In an interview with Etemad newspaper, a plaintiff’s lawyer said that she saw Emamverdi with two of his victims on Saturday. She noted that Emamverdi had no sign of sadness, remorse, or stress caused by confessing to 300 rapes. In response to this news, several plaintiffs in the case issued a statement, taking a stand on the published story. They wrote in a statement, “our case is clearly entitled rape, and we want the same criminal case to be heard in a competent court to deal with our own moral damages. Our demand from this case is that these crimes be tried in a fair manner.”  Under the Islamic Republic rule, drinking alcohol and having sexual relations outside of marriage is strictly forbidden. The 30 women who filed lawsuits against him knew that if they testified against him, they could be challenged with another lawsuit for these acts. However, all women have still testified. 

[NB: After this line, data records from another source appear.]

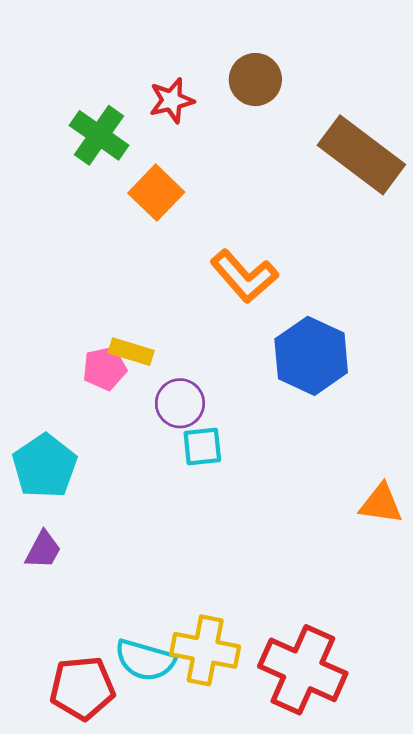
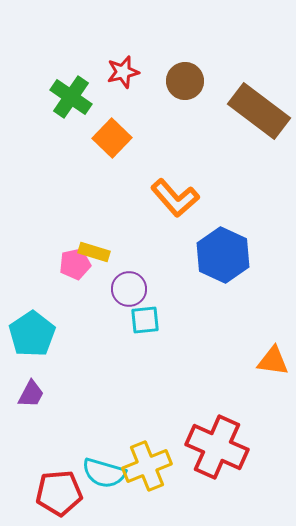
brown circle: (255, 80) -> (185, 81), moved
yellow cross: (205, 650) -> (147, 466), turned -33
red cross: (303, 670) -> (217, 447), moved

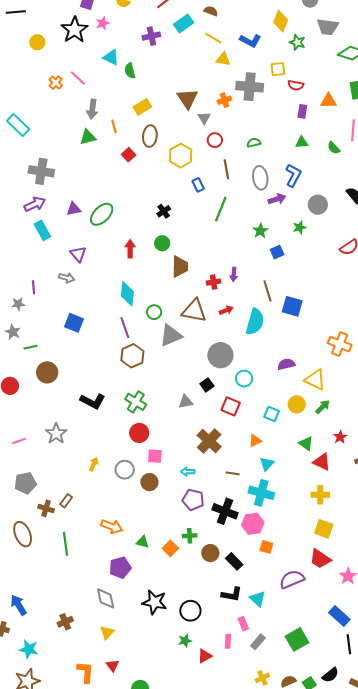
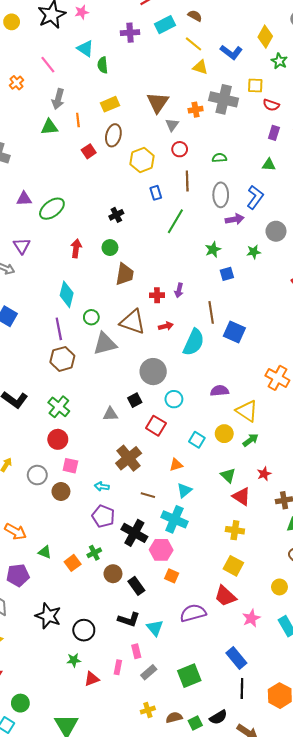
orange cross: (56, 83) -> (16, 83), moved
green cross: (190, 536) -> (94, 553), turned -32

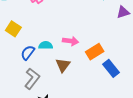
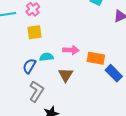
yellow square: (13, 29) -> (34, 32), moved, turned -35
orange rectangle: (95, 52) -> (96, 58), turned 48

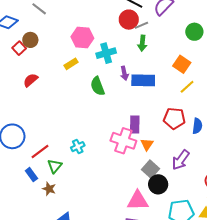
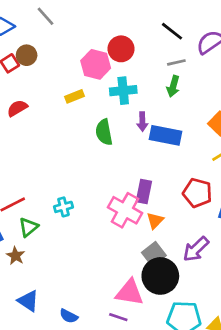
red circle: (129, 20) -> (121, 49), moved
black circle: (158, 184) -> (160, 276), size x1.4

Following the Emamverdi case, the Iranian #MeToo movement continued, and more names of sexual abusers surfaced. One of the biggest names, Aydin Aghdashloo, an internationally acclaimed artist with connections in the government. In a report published in the New York Times, thirteen women accused Aghashloo of sexual abuse and misconduct over a span of 30 years. In separate interviews, all 13 of his victims, family members, friends, and colleagues, accused him of wrongdoing, one of them, saying they were 13 at the time. In a report published by Farnaz Fassihi, it was noted that most victims did not know each other and were students of Aghdashloo in different decades. Nineteen interviews with the New York Times described Aghdashloo as the “Harvey Weinstein of Iran”. They said that the progress or destruction of these women’s careers depended on their acceptance of Aghdashloo’s proposals. Earlier, Aghashloo had said in response to the allegations of sexual harassment that he would file lawsuits against the women. After this news was published, an art exhibition of Aghdashloo’s work in Toronto was canceled.